A falseabilidade não é suficiente: há hipóteses não-científicas, tais como a determinação da personalidade pelos astros ou pelo treinamento do esfíncteres, que foram refutadas há muito tempo. Mas nenhuma delas é compatível com a maior parte do conhecimento científico.
Ademais, a falseação não é mais conclusiva do que a confirmação. Na verdade, todos sabemos que há erros de observação ou de cálculo. Infelizmente, nem Popper e nem os positivistas a quem critico tiveram em conta os distintos tipos de erros que afetam os dados empíricos.
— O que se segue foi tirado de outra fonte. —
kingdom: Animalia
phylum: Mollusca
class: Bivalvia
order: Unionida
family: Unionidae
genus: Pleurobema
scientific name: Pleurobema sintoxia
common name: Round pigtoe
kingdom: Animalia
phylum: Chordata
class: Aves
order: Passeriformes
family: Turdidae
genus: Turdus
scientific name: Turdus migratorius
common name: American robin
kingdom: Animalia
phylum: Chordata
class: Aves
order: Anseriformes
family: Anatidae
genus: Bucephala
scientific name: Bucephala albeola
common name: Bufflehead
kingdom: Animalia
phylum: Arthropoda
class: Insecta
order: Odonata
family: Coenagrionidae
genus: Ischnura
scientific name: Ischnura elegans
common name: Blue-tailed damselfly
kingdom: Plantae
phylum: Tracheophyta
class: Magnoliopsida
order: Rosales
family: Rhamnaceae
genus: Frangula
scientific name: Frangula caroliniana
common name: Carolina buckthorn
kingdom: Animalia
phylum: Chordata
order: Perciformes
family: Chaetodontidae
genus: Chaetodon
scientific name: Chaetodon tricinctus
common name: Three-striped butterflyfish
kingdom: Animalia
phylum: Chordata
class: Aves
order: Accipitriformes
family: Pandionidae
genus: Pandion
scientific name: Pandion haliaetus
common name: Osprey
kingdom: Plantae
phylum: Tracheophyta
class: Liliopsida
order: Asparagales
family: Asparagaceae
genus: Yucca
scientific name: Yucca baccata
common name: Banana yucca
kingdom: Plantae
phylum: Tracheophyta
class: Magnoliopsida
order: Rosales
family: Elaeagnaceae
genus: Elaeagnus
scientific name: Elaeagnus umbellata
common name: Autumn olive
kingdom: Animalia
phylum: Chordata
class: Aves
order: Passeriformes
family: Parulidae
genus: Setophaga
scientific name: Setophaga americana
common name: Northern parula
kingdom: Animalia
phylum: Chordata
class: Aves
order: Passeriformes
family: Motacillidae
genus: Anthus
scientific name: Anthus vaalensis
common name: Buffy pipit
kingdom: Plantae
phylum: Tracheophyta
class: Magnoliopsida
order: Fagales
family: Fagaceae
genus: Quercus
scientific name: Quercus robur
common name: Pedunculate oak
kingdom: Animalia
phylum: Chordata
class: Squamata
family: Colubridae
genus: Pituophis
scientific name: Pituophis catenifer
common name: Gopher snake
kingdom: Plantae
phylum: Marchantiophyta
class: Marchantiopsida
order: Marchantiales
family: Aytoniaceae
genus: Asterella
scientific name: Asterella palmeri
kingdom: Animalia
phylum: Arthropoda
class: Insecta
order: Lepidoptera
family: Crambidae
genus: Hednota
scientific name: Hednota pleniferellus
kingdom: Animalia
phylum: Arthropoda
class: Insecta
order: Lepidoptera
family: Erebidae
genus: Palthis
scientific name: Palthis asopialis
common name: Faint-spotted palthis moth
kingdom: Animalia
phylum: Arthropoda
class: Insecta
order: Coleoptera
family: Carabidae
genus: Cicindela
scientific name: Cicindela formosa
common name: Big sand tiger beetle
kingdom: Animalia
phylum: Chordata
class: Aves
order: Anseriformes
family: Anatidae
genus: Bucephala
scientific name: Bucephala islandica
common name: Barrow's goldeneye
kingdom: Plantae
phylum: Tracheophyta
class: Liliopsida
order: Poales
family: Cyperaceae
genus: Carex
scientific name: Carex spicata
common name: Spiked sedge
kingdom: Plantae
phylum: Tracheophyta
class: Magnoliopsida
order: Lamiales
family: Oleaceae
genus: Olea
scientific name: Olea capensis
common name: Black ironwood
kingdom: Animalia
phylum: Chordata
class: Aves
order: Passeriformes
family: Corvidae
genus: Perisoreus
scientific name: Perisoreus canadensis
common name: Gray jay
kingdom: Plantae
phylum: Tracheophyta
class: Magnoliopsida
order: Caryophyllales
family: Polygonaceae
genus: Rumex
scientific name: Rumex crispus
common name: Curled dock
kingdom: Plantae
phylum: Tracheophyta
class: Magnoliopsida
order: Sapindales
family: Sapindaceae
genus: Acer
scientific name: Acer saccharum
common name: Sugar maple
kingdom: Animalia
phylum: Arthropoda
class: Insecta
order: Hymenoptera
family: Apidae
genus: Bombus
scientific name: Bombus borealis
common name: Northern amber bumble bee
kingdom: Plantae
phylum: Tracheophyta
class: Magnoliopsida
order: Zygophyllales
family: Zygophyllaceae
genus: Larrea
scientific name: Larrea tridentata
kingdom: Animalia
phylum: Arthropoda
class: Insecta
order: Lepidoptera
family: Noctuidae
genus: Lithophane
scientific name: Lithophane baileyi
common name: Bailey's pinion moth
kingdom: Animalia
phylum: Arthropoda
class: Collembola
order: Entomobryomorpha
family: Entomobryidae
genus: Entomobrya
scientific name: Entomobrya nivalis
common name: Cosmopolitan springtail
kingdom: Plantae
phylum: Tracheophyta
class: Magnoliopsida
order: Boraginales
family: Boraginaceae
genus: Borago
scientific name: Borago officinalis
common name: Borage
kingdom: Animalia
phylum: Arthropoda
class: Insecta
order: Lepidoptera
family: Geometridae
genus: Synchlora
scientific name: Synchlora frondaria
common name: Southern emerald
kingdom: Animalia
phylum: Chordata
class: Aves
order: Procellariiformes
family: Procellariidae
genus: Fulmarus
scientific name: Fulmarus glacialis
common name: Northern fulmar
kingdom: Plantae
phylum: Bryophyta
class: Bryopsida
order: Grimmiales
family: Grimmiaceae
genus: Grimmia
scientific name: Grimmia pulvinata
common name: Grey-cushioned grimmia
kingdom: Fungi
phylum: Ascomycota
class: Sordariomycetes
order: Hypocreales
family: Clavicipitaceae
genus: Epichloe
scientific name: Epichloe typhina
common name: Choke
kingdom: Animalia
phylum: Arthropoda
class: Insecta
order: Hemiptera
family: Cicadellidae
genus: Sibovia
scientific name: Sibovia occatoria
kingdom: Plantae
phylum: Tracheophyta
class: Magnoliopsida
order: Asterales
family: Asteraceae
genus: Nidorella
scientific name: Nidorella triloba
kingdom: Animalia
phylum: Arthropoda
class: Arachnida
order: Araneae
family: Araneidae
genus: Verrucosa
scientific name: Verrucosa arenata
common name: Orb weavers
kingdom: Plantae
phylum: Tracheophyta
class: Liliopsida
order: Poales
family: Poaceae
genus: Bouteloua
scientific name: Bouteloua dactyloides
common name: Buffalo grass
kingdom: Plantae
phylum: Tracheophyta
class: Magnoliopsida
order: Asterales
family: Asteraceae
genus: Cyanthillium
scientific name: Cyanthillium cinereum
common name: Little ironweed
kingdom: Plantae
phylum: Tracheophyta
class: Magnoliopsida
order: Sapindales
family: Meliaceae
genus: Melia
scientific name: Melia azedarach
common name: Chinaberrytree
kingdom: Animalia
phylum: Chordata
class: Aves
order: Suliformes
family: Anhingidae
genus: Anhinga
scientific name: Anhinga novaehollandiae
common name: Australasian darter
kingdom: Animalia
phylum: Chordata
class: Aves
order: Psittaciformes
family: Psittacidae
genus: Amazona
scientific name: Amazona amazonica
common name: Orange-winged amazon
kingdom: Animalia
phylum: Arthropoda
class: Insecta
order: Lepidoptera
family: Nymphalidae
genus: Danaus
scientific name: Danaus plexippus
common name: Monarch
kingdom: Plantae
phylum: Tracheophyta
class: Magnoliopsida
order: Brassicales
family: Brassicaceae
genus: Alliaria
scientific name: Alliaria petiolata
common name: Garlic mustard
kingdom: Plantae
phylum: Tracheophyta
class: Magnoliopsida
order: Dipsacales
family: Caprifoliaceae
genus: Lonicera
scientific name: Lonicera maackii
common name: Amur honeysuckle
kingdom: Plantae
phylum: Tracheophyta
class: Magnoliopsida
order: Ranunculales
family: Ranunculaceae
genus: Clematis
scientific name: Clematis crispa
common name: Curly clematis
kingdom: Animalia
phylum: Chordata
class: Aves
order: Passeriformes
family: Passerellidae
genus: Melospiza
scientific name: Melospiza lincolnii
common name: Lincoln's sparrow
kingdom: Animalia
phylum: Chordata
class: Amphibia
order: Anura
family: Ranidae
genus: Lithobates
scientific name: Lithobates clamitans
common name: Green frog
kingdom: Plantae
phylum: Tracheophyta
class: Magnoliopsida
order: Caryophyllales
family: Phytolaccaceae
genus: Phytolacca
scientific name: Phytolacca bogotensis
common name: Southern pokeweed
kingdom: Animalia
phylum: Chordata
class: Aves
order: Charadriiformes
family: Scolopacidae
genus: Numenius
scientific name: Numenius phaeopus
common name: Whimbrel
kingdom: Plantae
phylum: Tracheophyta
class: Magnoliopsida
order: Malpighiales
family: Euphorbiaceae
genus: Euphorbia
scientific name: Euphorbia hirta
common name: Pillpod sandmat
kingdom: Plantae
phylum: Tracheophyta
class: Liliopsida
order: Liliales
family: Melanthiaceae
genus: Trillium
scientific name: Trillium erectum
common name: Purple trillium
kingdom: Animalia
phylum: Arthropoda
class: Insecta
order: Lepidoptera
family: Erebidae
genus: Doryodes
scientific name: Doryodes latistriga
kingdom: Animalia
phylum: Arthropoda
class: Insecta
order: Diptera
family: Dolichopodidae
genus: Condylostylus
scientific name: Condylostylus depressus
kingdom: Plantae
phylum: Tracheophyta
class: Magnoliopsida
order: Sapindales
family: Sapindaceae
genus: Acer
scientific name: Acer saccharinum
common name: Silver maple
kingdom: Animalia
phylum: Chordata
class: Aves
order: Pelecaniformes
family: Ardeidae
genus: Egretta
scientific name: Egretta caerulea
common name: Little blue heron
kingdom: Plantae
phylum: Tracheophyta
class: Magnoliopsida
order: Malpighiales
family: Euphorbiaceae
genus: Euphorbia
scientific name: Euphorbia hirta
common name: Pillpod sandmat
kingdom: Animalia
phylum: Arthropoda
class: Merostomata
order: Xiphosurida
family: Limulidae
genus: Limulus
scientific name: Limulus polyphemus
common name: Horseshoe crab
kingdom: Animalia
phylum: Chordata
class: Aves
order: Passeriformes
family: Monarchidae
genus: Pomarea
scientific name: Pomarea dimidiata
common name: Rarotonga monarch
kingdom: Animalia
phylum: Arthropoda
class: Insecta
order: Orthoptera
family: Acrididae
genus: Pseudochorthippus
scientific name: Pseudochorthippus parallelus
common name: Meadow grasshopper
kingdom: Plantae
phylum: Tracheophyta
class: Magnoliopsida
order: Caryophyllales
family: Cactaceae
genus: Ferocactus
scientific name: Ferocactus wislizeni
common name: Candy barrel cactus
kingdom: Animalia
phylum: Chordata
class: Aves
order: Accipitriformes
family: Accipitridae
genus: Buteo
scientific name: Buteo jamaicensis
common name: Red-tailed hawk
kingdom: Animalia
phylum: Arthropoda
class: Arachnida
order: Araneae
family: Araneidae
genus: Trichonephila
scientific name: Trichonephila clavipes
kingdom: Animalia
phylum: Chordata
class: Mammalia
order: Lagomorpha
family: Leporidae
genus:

Por isso, Popper acreditou que os resultados negativos são definitivos, e os positivistas afirmaram que os positivos é que são.
Estritamente falando, o critério popperiano de falseabilidade aplica-se exclusivamente as chamadas hipóteses nulas, de forma que “as variáveis A e B não estão associadas entre si”. Na verdade, a primeira coisa que um cientista faz quando é confrontado com uma delas é tentar falseá-la. Se isso acontecer, ou seja, se encontrar que A e B estão correlacionadas entre si, será necessário formular uma hipótese afirmativa e precisa, tal como “B é uma função exponencial de A”. Mas nem Popper e seus discípulos se ocuparam de hipóteses nulas e nem, em geral, com a estatística.
Contudo, uma hipótese que seja infalseável em princípio é um chamado de atenção sempre e quando não se apresenta junto com outras hipóteses ou quando seus companheiros servem apenas para protegê-la. Esta última aconteceu com a hipótese freudiana da repressão, cuja a única função é proteger a fantasia edipiana. (“O amor que você diz sentir pelo seu pai reforça a minha suspeita de que você o odeia: seu superego reprimiu tão fortemente seu ódio, que você não percebe.”) Um caso semelhante é a hipótese de que todos tentam maximizar os lucros esperados. Se alguém fornecer um contra-exemplo, tal como o fumante que ao inalar com prazer se expõe ao câncer ou de quem faz favores sem esperar recompensa, responde-se: “Ah, mas o fumante e o altruísta sentem prazer, ainda que o primeiro arrisque sua saúde, e o segundo seu patrimônio!”.
Não há, portanto, uma maneira de testar o postulado central das teorias da ação racional. Além disso, este postulado é incompatível com a economia experimental, o que mostra que tendemos a evitar riscos e a contentar-nos com lucros razoáveis.
Em conclusão, a falseabilidade é importante, porque controla a imaginação. Mas não é mais do que a coerência com a maior parte do conhecimento. Em todo caso, os investigadores buscam confirmar suas teorias favoritas, não a falseá-las. O Prêmio Nobel nunca foi concedido por falsear hipóteses. Analogamente, o lavrador não se limita a capinar, mas a colocar seu maior esforço em coletar algo comestível e comercializável.
Em resumo, a falseabilidade é desejável, mas não é necessária e nem suficiente. Muito mais importante são a confirmabilidade e a coerência com a maior parte do saber.